All I've done so far is get the sequence in this form: $$\sqrt[n] \frac{n^{n+\frac{1}{n}}}{(n+\frac{1}{n})^{n}} = \sqrt \frac{n^{(1+n^{-2})n}}{(n+\frac{1}{n})^n}=\frac{n^{1+n^{-2}}}{n+\frac{1}{n}} = \frac{n^{\frac{n^2+1}{n^{2}}}}{n^{2}+1}$$
But, I'm not even sure if I'm on the right track here. Any guidance is appreciated.

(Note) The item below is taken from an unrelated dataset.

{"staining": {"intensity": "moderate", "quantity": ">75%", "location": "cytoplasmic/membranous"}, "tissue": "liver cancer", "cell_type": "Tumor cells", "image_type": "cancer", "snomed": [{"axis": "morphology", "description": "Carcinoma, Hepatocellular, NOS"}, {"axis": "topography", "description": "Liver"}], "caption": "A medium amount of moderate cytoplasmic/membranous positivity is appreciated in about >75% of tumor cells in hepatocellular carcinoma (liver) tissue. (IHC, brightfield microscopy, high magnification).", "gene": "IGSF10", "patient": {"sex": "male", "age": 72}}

$$\sqrt[n] \frac{n^{n+\frac{1}{n}}}{(n+\frac{1}{n})^{n}} = \frac{n^{1 + \frac{1}{n^2}}}{n + \frac{1}{n}}=\frac{n^{1 + \frac{1}{n^2}}}{n(1 + \frac{1}{n^2})}$$
Let $x = 1 + \frac{1}{n^2}$, then
$$\frac{n^{1 + \frac{1}{n^2}}}{n(1 + \frac{1}{n^2})} = \frac{n^x}{n\cdot x}$$
See, that:
$$\lim_{n \rightarrow \infty} (1 + \frac{1}{n^2}) = 1$$
So this means, that eventually, the numerator and denominator will be equal for $n$ to infinity, which means that
$$\lim_{n \rightarrow \infty} \sqrt[n] \frac{n^{n+\frac{1}{n}}}{(n+\frac{1}{n})^{n}} = 1$$
But as $\frac{n^{1 + \frac{1}{n^2}}}{n(1 + \frac{1}{n^2})} = \frac{n^x}{nx}$ will always be greater than one ($n^x > nx$ here for $n \in \mathbb{N}$), the root test tells you that the series is divergent (as the limit "strictly approaches from above").

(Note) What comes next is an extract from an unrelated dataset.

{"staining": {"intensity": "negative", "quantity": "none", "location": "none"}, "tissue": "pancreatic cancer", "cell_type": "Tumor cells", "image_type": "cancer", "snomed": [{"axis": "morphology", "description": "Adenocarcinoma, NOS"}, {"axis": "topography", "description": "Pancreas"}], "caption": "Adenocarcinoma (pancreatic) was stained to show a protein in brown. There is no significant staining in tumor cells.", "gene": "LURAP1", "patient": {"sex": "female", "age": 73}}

If I am not mistaken $$A=\sqrt[n] \frac{n^{n+\frac{1}{n}}}{(n+\frac{1}{n})^{n}}= \frac{n^{2+\frac{1}{n^2}}}{n^2+1}$$ Taking logarithms and using Taylor expansion $$\log(A)=\frac{\log (n)-1}{n^2}+\frac{1}{2 n^4}+O\left(\frac{1}{n^5}\right)$$ Continuing $$A=e^{\log(A)}=1+\frac{\log (n)-1}{n^2}+O\left(\frac{1}{n^4}\right)$$
You are on the right track, now you just need to determine the limit of the sequence you got and see what the root test tells you about your series. hint: $\frac{n^{1+n^{-2}}}{n+\frac{1}{n}} = \frac{(\sqrt[n]{n})^{\frac{1}{n}}}{1+\frac{1}{n^2}}$
From your third step we have
$$\frac{n^{1+\frac1{n^2}}}{n+\frac{1}{n}}=\frac{n^{\frac1{n^2}}}{1+\frac{1}{n^2}} \to 1$$
indeed $n^{\frac1{n^2}}=e^{\frac{\log n}{n^2}} \to 1$.

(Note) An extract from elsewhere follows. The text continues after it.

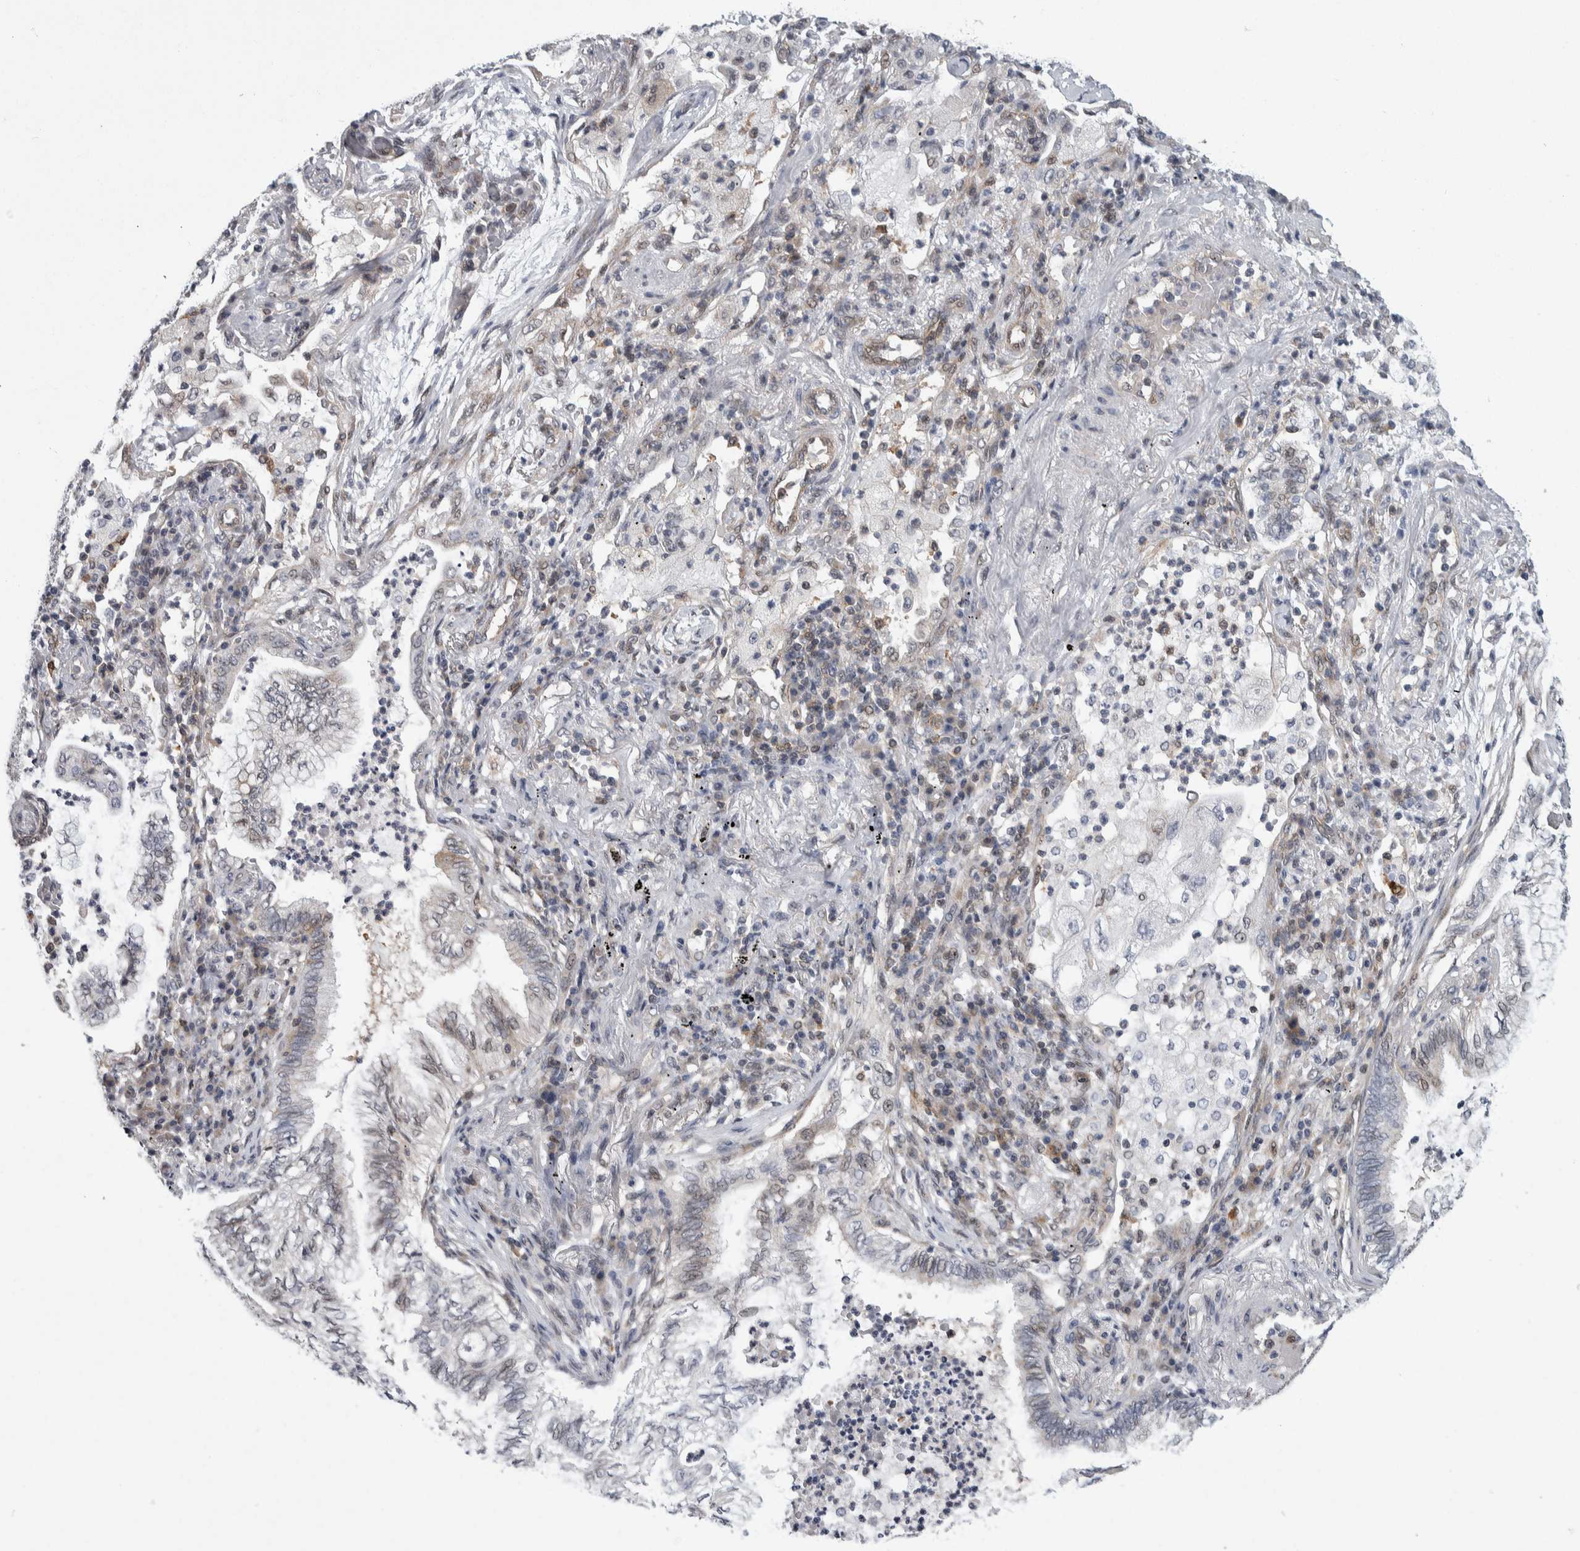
{"staining": {"intensity": "moderate", "quantity": "<25%", "location": "cytoplasmic/membranous"}, "tissue": "lung cancer", "cell_type": "Tumor cells", "image_type": "cancer", "snomed": [{"axis": "morphology", "description": "Normal tissue, NOS"}, {"axis": "morphology", "description": "Adenocarcinoma, NOS"}, {"axis": "topography", "description": "Bronchus"}, {"axis": "topography", "description": "Lung"}], "caption": "A brown stain shows moderate cytoplasmic/membranous positivity of a protein in lung cancer tumor cells.", "gene": "PTPA", "patient": {"sex": "female", "age": 70}}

Moreover we have that eventually
$$a_n=\frac{n^{\frac1{n^2}}}{1+\frac{1}{n^2}}=\sqrt[n^2]{\frac{n}{\left(1+\frac1{n^2}\right)^{n^2}}}>1$$
since $\left(1+\frac1{n^2}\right)^{n^2}<3$ (refer here for the proof) from which we can conclude by root test.